# feeding time at the zoo!!



## lastyboy (Apr 14, 2003)

I just noticed today that when feeding my P's after a min or so they belly expand slighty, no doubt caused by food.

This, i would assume, is a good way to tell if all the fish have had food??


----------



## Judazzz (Jan 13, 2003)

If their bulges appear after a feeding session (and dissapear quite rapidly again), then it's indeed caused by them eating. When it appears pretty randomly, and stays, it probably has a different reason, which needs closer examination...
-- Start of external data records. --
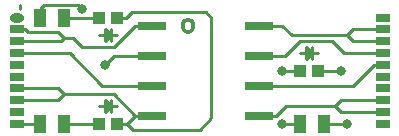
<source format=gbr>
G04 #@! TF.GenerationSoftware,KiCad,Pcbnew,(5.0.0)*
G04 #@! TF.CreationDate,2019-04-19T16:06:08+03:00*
G04 #@! TF.ProjectId,can_adapter,63616E5F616461707465722E6B696361,rev?*
G04 #@! TF.SameCoordinates,Original*
G04 #@! TF.FileFunction,Copper,L1,Top,Signal*
G04 #@! TF.FilePolarity,Positive*
%FSLAX46Y46*%
G04 Gerber Fmt 4.6, Leading zero omitted, Abs format (unit mm)*
G04 Created by KiCad (PCBNEW (5.0.0)) date 04/19/19 16:06:08*
%MOMM*%
%LPD*%
G01*
G04 APERTURE LIST*
G04 #@! TA.AperFunction,NonConductor*
%ADD10C,0.300000*%
G04 #@! TD*
G04 #@! TA.AperFunction,ComponentPad*
%ADD11R,1.200000X0.800000*%
G04 #@! TD*
G04 #@! TA.AperFunction,ComponentPad*
%ADD12O,1.200000X0.800000*%
G04 #@! TD*
G04 #@! TA.AperFunction,SMDPad,CuDef*
%ADD13R,2.350000X0.650000*%
G04 #@! TD*
G04 #@! TA.AperFunction,SMDPad,CuDef*
%ADD14R,1.000000X1.000000*%
G04 #@! TD*
G04 #@! TA.AperFunction,SMDPad,CuDef*
%ADD15R,1.000000X1.500000*%
G04 #@! TD*
G04 #@! TA.AperFunction,ViaPad*
%ADD16C,0.800000*%
G04 #@! TD*
G04 #@! TA.AperFunction,Conductor*
%ADD17C,0.250000*%
G04 #@! TD*
G04 APERTURE END LIST*
D10*
X174892857Y-51178571D02*
X174750000Y-51107142D01*
X174678571Y-51035714D01*
X174607142Y-50892857D01*
X174607142Y-50464285D01*
X174678571Y-50321428D01*
X174750000Y-50250000D01*
X174892857Y-50178571D01*
X175107142Y-50178571D01*
X175250000Y-50250000D01*
X175321428Y-50321428D01*
X175392857Y-50464285D01*
X175392857Y-50892857D01*
X175321428Y-51035714D01*
X175250000Y-51107142D01*
X175107142Y-51178571D01*
X174892857Y-51178571D01*
D11*
G04 #@! TO.P,A1,10B*
G04 #@! TO.N,Net-(A1-Pad10B)*
X191500000Y-50000000D03*
G04 #@! TO.P,A1,9B*
G04 #@! TO.N,Net-(A1-Pad8B)*
X191500000Y-51000000D03*
G04 #@! TO.P,A1,8B*
X191500000Y-52000000D03*
G04 #@! TO.P,A1,7B*
G04 #@! TO.N,Net-(A1-Pad7B)*
X191500000Y-53000000D03*
G04 #@! TO.P,A1,6B*
G04 #@! TO.N,Net-(A1-Pad6B)*
X191500000Y-54000000D03*
G04 #@! TO.P,A1,5B*
G04 #@! TO.N,Net-(A1-Pad5B)*
X191500000Y-55000000D03*
G04 #@! TO.P,A1,4B*
G04 #@! TO.N,Net-(A1-Pad4B)*
X191500000Y-56000000D03*
G04 #@! TO.P,A1,3B*
G04 #@! TO.N,Net-(A1-Pad2B)*
X191500000Y-57000000D03*
G04 #@! TO.P,A1,2B*
X191500000Y-58000000D03*
G04 #@! TO.P,A1,10A*
G04 #@! TO.N,Net-(A1-Pad10A)*
X160500000Y-59000000D03*
G04 #@! TO.P,A1,9A*
G04 #@! TO.N,Net-(A1-Pad9A)*
X160500000Y-58000000D03*
G04 #@! TO.P,A1,8A*
G04 #@! TO.N,Net-(A1-Pad7A)*
X160500000Y-57000000D03*
G04 #@! TO.P,A1,7A*
X160500000Y-56000000D03*
G04 #@! TO.P,A1,6A*
G04 #@! TO.N,Net-(A1-Pad6A)*
X160500000Y-55000000D03*
G04 #@! TO.P,A1,5A*
G04 #@! TO.N,Net-(A1-Pad5A)*
X160500000Y-54000000D03*
G04 #@! TO.P,A1,4A*
G04 #@! TO.N,Net-(A1-Pad4A)*
X160500000Y-53000000D03*
G04 #@! TO.P,A1,3A*
G04 #@! TO.N,Net-(A1-Pad2A)*
X160500000Y-52000000D03*
G04 #@! TO.P,A1,2A*
X160500000Y-51000000D03*
G04 #@! TO.P,A1,1B*
G04 #@! TO.N,Net-(A1-Pad1B)*
X191500000Y-59000000D03*
D12*
G04 #@! TO.P,A1,1A*
G04 #@! TO.N,Net-(A1-Pad1A)*
X160500000Y-50000000D03*
G04 #@! TD*
D13*
G04 #@! TO.P,DD1,8*
G04 #@! TO.N,Net-(A1-Pad8B)*
X181050000Y-50690000D03*
G04 #@! TO.P,DD1,7*
G04 #@! TO.N,Net-(A1-Pad7B)*
X181050000Y-53230000D03*
G04 #@! TO.P,DD1,6*
G04 #@! TO.N,Net-(A1-Pad6B)*
X181050000Y-55770000D03*
G04 #@! TO.P,DD1,5*
G04 #@! TO.N,Net-(A1-Pad2B)*
X181050000Y-58310000D03*
G04 #@! TO.P,DD1,4*
G04 #@! TO.N,Net-(A1-Pad7A)*
X171950000Y-58310000D03*
G04 #@! TO.P,DD1,3*
G04 #@! TO.N,Net-(A1-Pad4A)*
X171950000Y-55770000D03*
G04 #@! TO.P,DD1,2*
G04 #@! TO.N,Net-(A1-Pad5A)*
X171950000Y-53230000D03*
G04 #@! TO.P,DD1,1*
G04 #@! TO.N,Net-(A1-Pad2A)*
X171950000Y-50690000D03*
G04 #@! TD*
D14*
G04 #@! TO.P,HL1,2*
G04 #@! TO.N,Net-(A1-Pad7A)*
X169000000Y-59000000D03*
G04 #@! TO.P,HL1,1*
G04 #@! TO.N,Net-(HL1-Pad1)*
X167500000Y-59000000D03*
G04 #@! TD*
G04 #@! TO.P,HL2,1*
G04 #@! TO.N,Net-(HL2-Pad1)*
X167500000Y-50000000D03*
G04 #@! TO.P,HL2,2*
G04 #@! TO.N,Net-(A1-Pad7A)*
X169000000Y-50000000D03*
G04 #@! TD*
G04 #@! TO.P,HL3,1*
G04 #@! TO.N,Net-(HL3-Pad1)*
X184500000Y-54500000D03*
G04 #@! TO.P,HL3,2*
G04 #@! TO.N,Net-(A1-Pad5B)*
X186000000Y-54500000D03*
G04 #@! TD*
D15*
G04 #@! TO.P,R1,2*
G04 #@! TO.N,Net-(A1-Pad10A)*
X162500000Y-59000000D03*
G04 #@! TO.P,R1,1*
G04 #@! TO.N,Net-(HL1-Pad1)*
X164500000Y-59000000D03*
G04 #@! TD*
G04 #@! TO.P,R2,1*
G04 #@! TO.N,Net-(HL2-Pad1)*
X164500000Y-50000000D03*
G04 #@! TO.P,R2,2*
G04 #@! TO.N,Net-(A1-Pad6A)*
X162500000Y-50000000D03*
G04 #@! TD*
G04 #@! TO.P,R3,2*
G04 #@! TO.N,Net-(HL3-Pad1)*
X184500000Y-59000000D03*
G04 #@! TO.P,R3,1*
G04 #@! TO.N,Net-(A1-Pad4B)*
X186500000Y-59000000D03*
G04 #@! TD*
D16*
G04 #@! TO.N,Net-(A1-Pad5A)*
X168000000Y-54000000D03*
G04 #@! TO.N,Net-(A1-Pad5B)*
X188000000Y-54500000D03*
G04 #@! TO.N,Net-(A1-Pad4B)*
X188500000Y-59000000D03*
G04 #@! TO.N,Net-(A1-Pad6A)*
X166000000Y-49250000D03*
G04 #@! TO.N,Net-(HL3-Pad1)*
X183000000Y-59035000D03*
X183000000Y-54500000D03*
G04 #@! TD*
D17*
G04 #@! TO.N,*
X168499999Y-57500000D02*
X168000000Y-57999999D01*
X168000000Y-57999999D02*
X168000000Y-57000001D01*
X168000000Y-57000001D02*
X168499999Y-57500000D01*
X168499999Y-57500000D02*
X169000000Y-57500000D01*
X167500001Y-57500000D02*
X168499999Y-57500000D01*
X185000000Y-52500001D02*
X185499999Y-53000000D01*
X185000000Y-53499999D02*
X185000000Y-52500001D01*
X185499999Y-53000000D02*
X185000000Y-53499999D01*
X185499999Y-53000000D02*
X186000000Y-53000000D01*
X184500001Y-53000000D02*
X185499999Y-53000000D01*
X160750000Y-49250000D02*
X160750000Y-48900010D01*
X168500000Y-57000000D02*
X168500000Y-58000000D01*
X185500000Y-52500000D02*
X185500000Y-53500000D01*
X167500001Y-51500000D02*
X168499999Y-51500000D01*
X168499999Y-51500000D02*
X168000000Y-51999999D01*
X168000000Y-51999999D02*
X168000000Y-51000001D01*
X168000000Y-51000001D02*
X168499999Y-51500000D01*
X168499999Y-51500000D02*
X169000000Y-51500000D01*
X168500000Y-51000000D02*
X168500000Y-52000000D01*
G04 #@! TO.N,Net-(A1-Pad2A)*
X161250000Y-51000000D02*
X160500000Y-51000000D01*
X161500000Y-51250000D02*
X161250000Y-51000000D01*
X170525000Y-50690000D02*
X171950000Y-50690000D01*
X168715000Y-52500000D02*
X170525000Y-50690000D01*
X165250000Y-51750000D02*
X166000000Y-52500000D01*
X166000000Y-52500000D02*
X168715000Y-52500000D01*
X164000000Y-52000000D02*
X164250000Y-52000000D01*
X160500000Y-52000000D02*
X164000000Y-52000000D01*
X164250000Y-52000000D02*
X164500000Y-51750000D01*
X164500000Y-51750000D02*
X164000000Y-51250000D01*
X164000000Y-51250000D02*
X161500000Y-51250000D01*
X164500000Y-51750000D02*
X165250000Y-51750000D01*
G04 #@! TO.N,Net-(A1-Pad5A)*
X171950000Y-53230000D02*
X168770000Y-53230000D01*
X168770000Y-53230000D02*
X168000000Y-54000000D01*
G04 #@! TO.N,Net-(A1-Pad4A)*
X160500000Y-53000000D02*
X165000000Y-53000000D01*
X167770000Y-55770000D02*
X171950000Y-55770000D01*
X165000000Y-53000000D02*
X167770000Y-55770000D01*
G04 #@! TO.N,Net-(A1-Pad7A)*
X160500000Y-56000000D02*
X164000000Y-56000000D01*
X164000000Y-57000000D02*
X164500000Y-56500000D01*
X160500000Y-57000000D02*
X164000000Y-57000000D01*
X164000000Y-56000000D02*
X164500000Y-56500000D01*
X164500000Y-56500000D02*
X165500000Y-56500000D01*
X168715000Y-56500000D02*
X165500000Y-56500000D01*
X170525000Y-58310000D02*
X168715000Y-56500000D01*
X171950000Y-58310000D02*
X170525000Y-58310000D01*
X169835000Y-59000000D02*
X170525000Y-58310000D01*
X169000000Y-59000000D02*
X169835000Y-59000000D01*
X169750000Y-50000000D02*
X170250000Y-49500000D01*
X169000000Y-50000000D02*
X169750000Y-50000000D01*
X170250000Y-49500000D02*
X176500000Y-49500000D01*
X176500000Y-49500000D02*
X177000000Y-50000000D01*
X177000000Y-50000000D02*
X177000000Y-58500000D01*
X177000000Y-58500000D02*
X176000000Y-59500000D01*
X170335000Y-59500000D02*
X169835000Y-59000000D01*
X176000000Y-59500000D02*
X170335000Y-59500000D01*
G04 #@! TO.N,Net-(A1-Pad2B)*
X191500000Y-57000000D02*
X188000000Y-57000000D01*
X188000000Y-58000000D02*
X187500000Y-57500000D01*
X191500000Y-58000000D02*
X188000000Y-58000000D01*
X188000000Y-57000000D02*
X187500000Y-57500000D01*
X183285000Y-57500000D02*
X186000000Y-57500000D01*
X182475000Y-58310000D02*
X183285000Y-57500000D01*
X181050000Y-58310000D02*
X182475000Y-58310000D01*
X187500000Y-57500000D02*
X186000000Y-57500000D01*
G04 #@! TO.N,Net-(A1-Pad6B)*
X190770000Y-54000000D02*
X189000000Y-55770000D01*
X191500000Y-54000000D02*
X190770000Y-54000000D01*
X181050000Y-55770000D02*
X189000000Y-55770000D01*
G04 #@! TO.N,Net-(A1-Pad7B)*
X191500000Y-53000000D02*
X188250000Y-53000000D01*
X188250000Y-53000000D02*
X187200010Y-51950010D01*
X184529990Y-51950010D02*
X183250000Y-53230000D01*
X187200010Y-51950010D02*
X184529990Y-51950010D01*
X181050000Y-53230000D02*
X183250000Y-53230000D01*
G04 #@! TO.N,Net-(A1-Pad8B)*
X191500000Y-52000000D02*
X189000000Y-52000000D01*
X189000000Y-51000000D02*
X188500000Y-51500000D01*
X191500000Y-51000000D02*
X189000000Y-51000000D01*
X189000000Y-52000000D02*
X188500000Y-51500000D01*
X183810000Y-51500000D02*
X183000000Y-50690000D01*
X188500000Y-51500000D02*
X183810000Y-51500000D01*
X183000000Y-50690000D02*
X181050000Y-50690000D01*
G04 #@! TO.N,Net-(A1-Pad5B)*
X188000000Y-54500000D02*
X186000000Y-54500000D01*
G04 #@! TO.N,Net-(A1-Pad4B)*
X188500000Y-59000000D02*
X186500000Y-59000000D01*
G04 #@! TO.N,Net-(A1-Pad10A)*
X162500000Y-59000000D02*
X160500000Y-59000000D01*
G04 #@! TO.N,Net-(A1-Pad6A)*
X165674999Y-48924999D02*
X166000000Y-49250000D01*
X162825001Y-48924999D02*
X165674999Y-48924999D01*
X162500000Y-49250000D02*
X162825001Y-48924999D01*
X162500000Y-50000000D02*
X162500000Y-49250000D01*
G04 #@! TO.N,Net-(HL1-Pad1)*
X164500000Y-59000000D02*
X167500000Y-59000000D01*
G04 #@! TO.N,Net-(HL2-Pad1)*
X164500000Y-50000000D02*
X167500000Y-50000000D01*
G04 #@! TO.N,Net-(HL3-Pad1)*
X184500000Y-59000000D02*
X183035000Y-59000000D01*
X183035000Y-59000000D02*
X183000000Y-59035000D01*
X183000000Y-54500000D02*
X184500000Y-54500000D01*
G04 #@! TD*
M02*

</source>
I don't know what size your p's are, but when my reds where small, they used to eat a lot, and often looked like a balloon after feeding (not uncommon with baby piranha's). When they grow larger and bulkier, it's not as easy to notice anymore, although some closer inspections can still reveal a fatter than usual tummy... :smile:


----------



## lastyboy (Apr 14, 2003)

Indeed its exactly that.
they get little bulging tummies from eating, but they soon flatten out.
Its quite funny really


----------



## Judazzz (Jan 13, 2003)

Yeah, piranha babies already look cute, but when they have a stuffed belly, those little gluttons are even more adorable


----------



## Mr. Hannibal (Feb 21, 2003)

100% correct!


----------



## RhomZilla (Feb 12, 2003)

Most definately, inflamation on belly does state food had just been consumed. Depending what stage, or how matured your Ps are.. one other factor of swelling may even be reasons for pregnancy.


----------



## lastyboy (Apr 14, 2003)

Yeah its def due to feeding.
A hungry fish is a healthy fish.

Is it not?


----------



## SnowCichlid (Jan 10, 2003)

Better eating than not eating at all ... "I'm not fat, im just big boned"


----------



## lastyboy (Apr 14, 2003)

HaHAhA!!!!!!
Indeed!

Im not sleeping, Im just resting my eyelids!!!!!!!


----------